* [Data to process]
/---

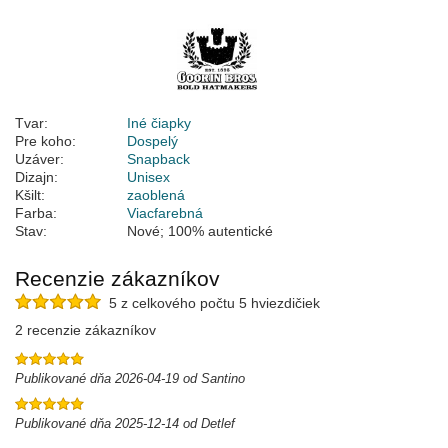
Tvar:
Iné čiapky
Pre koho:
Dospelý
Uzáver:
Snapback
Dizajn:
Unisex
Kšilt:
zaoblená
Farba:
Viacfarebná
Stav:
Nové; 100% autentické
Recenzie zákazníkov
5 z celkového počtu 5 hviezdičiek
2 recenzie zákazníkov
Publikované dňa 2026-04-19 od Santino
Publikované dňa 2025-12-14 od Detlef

\---
/---

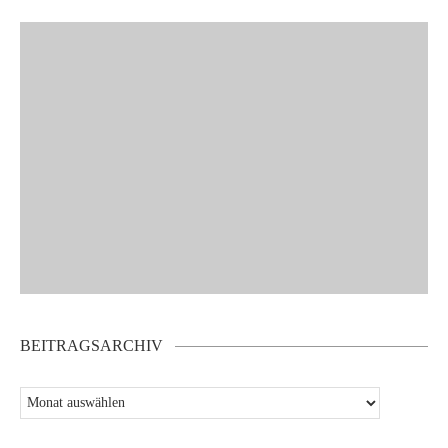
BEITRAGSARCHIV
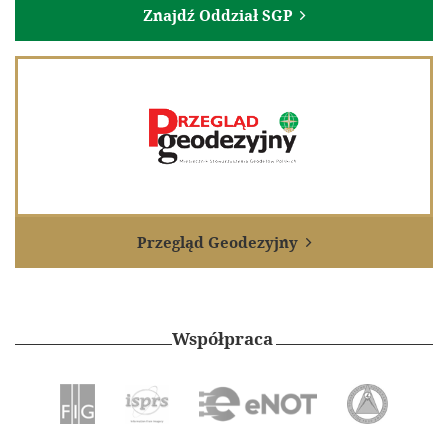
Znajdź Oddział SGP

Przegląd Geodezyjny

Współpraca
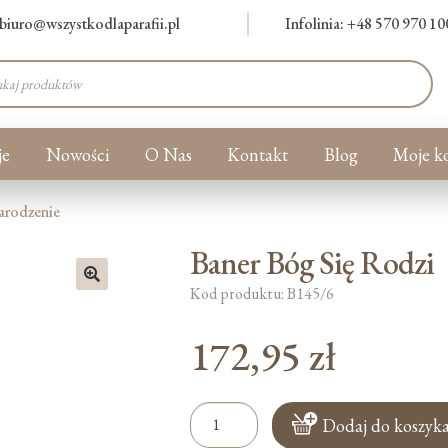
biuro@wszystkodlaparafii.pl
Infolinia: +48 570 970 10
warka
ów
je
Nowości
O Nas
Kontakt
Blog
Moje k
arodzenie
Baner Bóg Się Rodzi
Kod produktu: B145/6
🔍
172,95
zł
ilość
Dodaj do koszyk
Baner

\---
/---

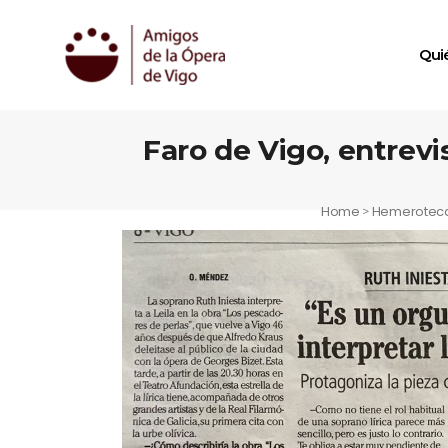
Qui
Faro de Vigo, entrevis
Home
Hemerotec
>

\---

* [Description of the task] Show each line above that contains the word "zákazníkov", copied in full.

* [Response to this task]
Recenzie zákazníkov
2 recenzie zákazníkov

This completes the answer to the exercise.